Codependent, that's how veteran economist Stephen Roach described the China-US economic relationship. In a panel discussion over the weekend, Roach pointed out several key factors influencing the future of the trade dispute and one highlight was the imbalance in savings.
PROFESSOR STEPHEN S. ROACH YALE SCHOOL OF MANAGEMENT "China saves too much and the US saves too little, which gives rise to big bilateral trading imbalances between the two nations."
Roach admits that there are concerns surrounding Chinese investment in America, especially given the recent legislation enacted by Congress to tighten the oversight of foreign investment.
PROFESSOR STEPHEN S. ROACH YALE SCHOOL OF MANAGEMENT "Just like the US wants freer access to ownership in its investment in China, the US would have to compromise the recent tightening- up over restrictions on Chinese capital."
A Chinese Commerce Ministry spokesperson said on Thursday that China would welcome any US trade delegation to visit the country and is keeping an 'open attitude' to visiting the US.
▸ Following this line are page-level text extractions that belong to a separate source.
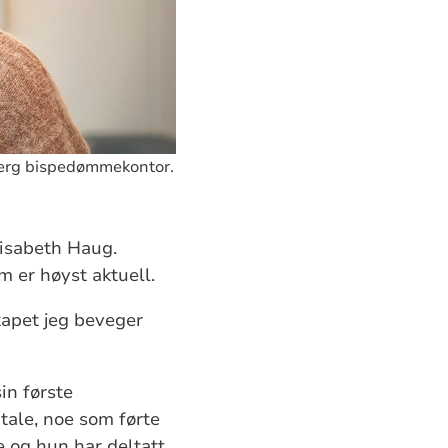
sberg bispedømmekontor.
lisabeth Haug.
m er høyst aktuell.
kapet jeg beveger
in første
tale, noe som førte
te og hun har deltatt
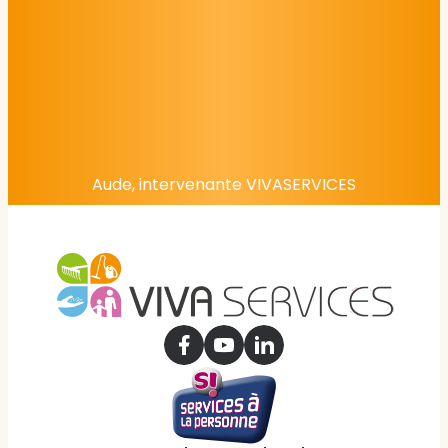
Aude, intervenante VIVASERVICES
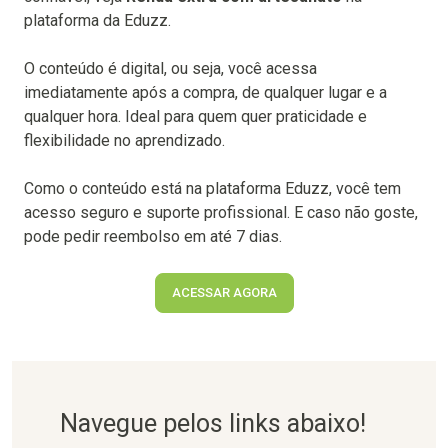
plataforma da Eduzz.
O conteúdo é digital, ou seja, você acessa
imediatamente após a compra, de qualquer lugar e a
qualquer hora. Ideal para quem quer praticidade e
flexibilidade no aprendizado.
Como o conteúdo está na plataforma Eduzz, você tem
acesso seguro e suporte profissional. E caso não goste,
pode pedir reembolso em até 7 dias.
ACESSAR AGORA
Navegue pelos links abaixo!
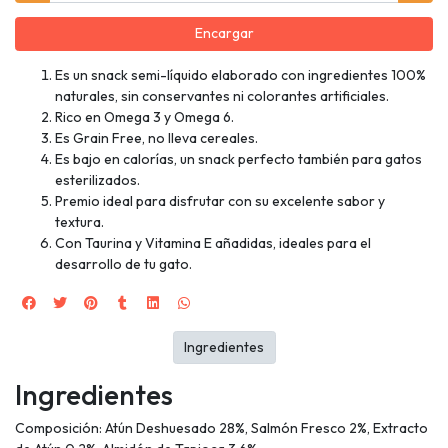
Encargar
Es un snack semi-líquido elaborado con ingredientes 100%
naturales, sin conservantes ni colorantes artificiales.
Rico en Omega 3 y Omega 6.
Es Grain Free, no lleva cereales.
Es bajo en calorías, un snack perfecto también para gatos
esterilizados.
Premio ideal para disfrutar con su excelente sabor y
textura.
Con Taurina y Vitamina E añadidas, ideales para el
desarrollo de tu gato.
Ingredientes
Ingredientes
Composición: Atún Deshuesado 28%, Salmón Fresco 2%, Extracto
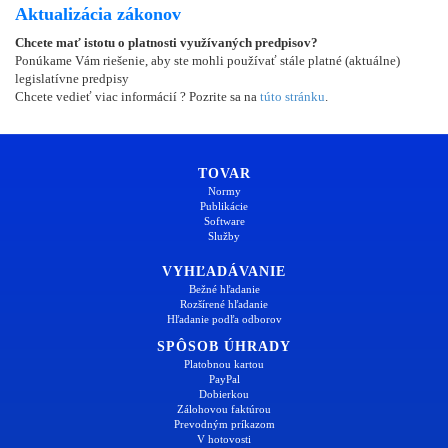
Aktualizácia zákonov
Chcete mať istotu o platnosti využívaných predpisov?
Ponúkame Vám riešenie, aby ste mohli používať stále platné (aktuálne)
legislatívne predpisy
Chcete vedieť viac informácií ? Pozrite sa na
túto stránku
.
TOVAR
Normy
Publikácie
Software
Služby
VYHĽADÁVANIE
Bežné hľadanie
Rozšírené hľadanie
Hľadanie podľa odborov
SPÔSOB ÚHRADY
Platobnou kartou
PayPal
Dobierkou
Zálohovou faktúrou
Prevodným príkazom
V hotovosti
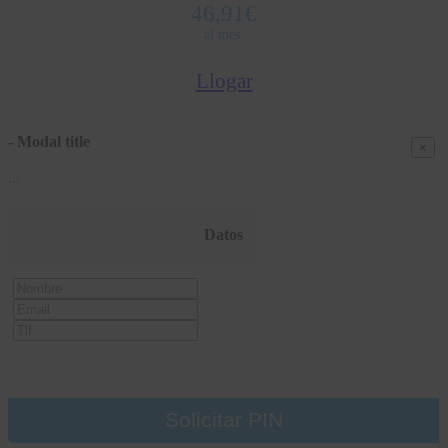
46,91
€
al mes.
Llogar
- Modal title
×
...
Datos
Nombre
Email
Tlf
Solicitar PIN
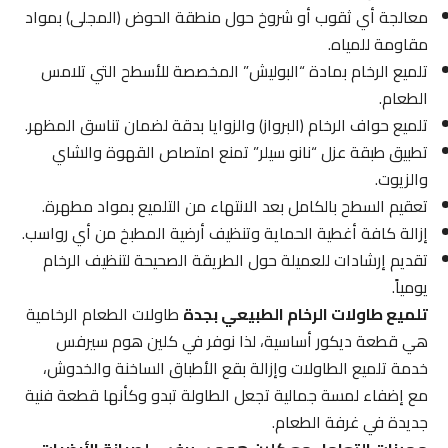
معالجة أي ثقوب أو شروخ حول منطقة الحوض (المجلى) بمواد
مقاومة للمياه.
تلميع الرخام بمادة “البوليش” المخصصة للأسطح التي تلامس
الطعام.
تلميع حواف الرخام (البرواز) والزوايا بدقة لضمان تناسق المظهر.
تطبيق طبقة عزل “نانو سيلر” تمنع امتصاص القهوة والشاي
والزيوت.
تعقيم السطح بالكامل بعد الانتهاء من التلميع بمواد مطهرة.
إزالة كافة أغطية الحماية وتنظيف أرضية المطبخ من أي رواسب.
تقديم إرشادات للعميلة حول الطريقة الصحيحة لتنظيف الرخام
يومياً.
تلميع طاولات الرخام الطبيعي بجدة
طاولات الطعام الرخامية
هي قطعة ديكور أساسية، لذا نوفر في كلين هوم سيرفس
خدمة تلميع الطاولات وإزالة بقع الأطباق الساخنة والخدوش،
مع إضفاء لمسة جمالية تجعل الطاولة تبدو وكأنها قطعة فنية
جديدة في غرفة الطعام.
On Friday night, China announced the suspension of 3-month tariffs on US-made vehicles and auto parts. This was done to carry out the consensus reached by the two sides' leaders at the G20 Summit.
Uncertainties still remain for the future of China-US trade relations. But at least experts here reached a consensus that both sides are now more open to further dialogue on this matter. WMZ, CGTN, BEIJING.